'Shame' U.S. Trailer & Clip: Michael Fassbender Has Problems

'X-Men: First Class' star Michael Fassbender portrays an emotionally-crippled New Yorker in the domestic trailer for 'Shame', writer/director Steve McQueen's controversial new film.

michael fassbender shame movie trailer

Every awards season there seems to be that one acclaimed flick that stands out as the "controversial dark horse" of the pack. In 2011, it's co-writer/director Steve McQueen's Shame, which reunites him with his acclaimed Hunger star, Michael Fassbender.

An official domestic green band trailer has been unveiled for Shame, which (for now) has been slapped with the incriminatory NC-17 Rating from the MPAA. However, it looks like Fox Searchlight is not going to attempt to get that stigma-heavy rating appealed - and based on the subject matter alone that's probably fine, seeing how this film is truly not meant for anyone of a non-legal age.

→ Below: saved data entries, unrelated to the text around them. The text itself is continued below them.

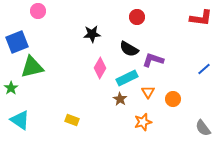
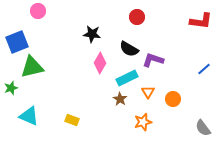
red L-shape: moved 3 px down
black star: rotated 12 degrees clockwise
pink diamond: moved 5 px up
green star: rotated 16 degrees clockwise
cyan triangle: moved 9 px right, 4 px up; rotated 10 degrees counterclockwise
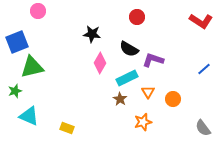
red L-shape: rotated 25 degrees clockwise
green star: moved 4 px right, 3 px down
yellow rectangle: moved 5 px left, 8 px down
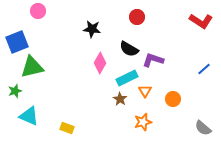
black star: moved 5 px up
orange triangle: moved 3 px left, 1 px up
gray semicircle: rotated 12 degrees counterclockwise
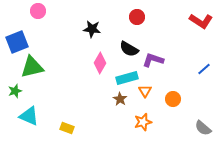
cyan rectangle: rotated 10 degrees clockwise
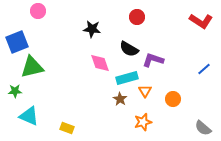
pink diamond: rotated 50 degrees counterclockwise
green star: rotated 16 degrees clockwise
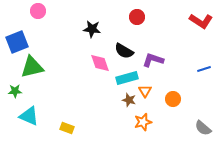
black semicircle: moved 5 px left, 2 px down
blue line: rotated 24 degrees clockwise
brown star: moved 9 px right, 1 px down; rotated 16 degrees counterclockwise
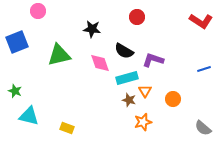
green triangle: moved 27 px right, 12 px up
green star: rotated 24 degrees clockwise
cyan triangle: rotated 10 degrees counterclockwise
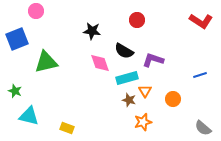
pink circle: moved 2 px left
red circle: moved 3 px down
black star: moved 2 px down
blue square: moved 3 px up
green triangle: moved 13 px left, 7 px down
blue line: moved 4 px left, 6 px down
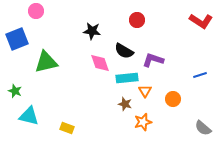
cyan rectangle: rotated 10 degrees clockwise
brown star: moved 4 px left, 4 px down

Fassbender's newfound popularity in the wake of X-Men: First Class hasn't led him astray from his indie roots just yet - seeing how he's set to reunite with McQueen a third time in the future, on 12 Years a Slave. Between Shame and his part as Carl Jung in David Cronenberg's A Dangerous Method, Fassbender will have a monopoly on playing (to put it politely) emotionally-stunted men who handle their personal demons in a less-than-healthy manner.

On that note - check out the official synopsis for Shame below:

Brandon (Michael Fassbender) is a New Yorker who shuns intimacy with women but feeds his desires with a compulsive addiction to sex. When his wayward younger sister (Carey Mulligan) moves into his apartment stirring memories of their shared painful past, Brandon’s insular life spirals out of control.

Now have a look at the official domestic Shame trailer and a new clip (both are safe for all audiences) below:

Based on this early footage alone, Fassbender looks to deliver yet another powerful performance - through a mixture of subtle expressiveness, explicit behavior, and uncouth action (there's a reason this movie is controversial). The mixture of Sean Bobbitt's unobtrusive yet effective cinematography, McQueen's solid direction, and the naturalistic feel of everything from the dialogue to the collective performances of the Shame cast looks quite good right now. All things considered, this film seems like a must-see for diehard indie cinemaphiles.

Fair warning: if the glimpse of emotionally-raw and disturbing material shown in the theatrical preview and clip above left you feeling too uncomfortable, you'll probably want to pass on Shame. Believe us - based on early word of mouth about what goes down in this movie, you ain't seen nothing yet.


Shame begins a limited theatrical release in the U.S. on December 2nd, 2011.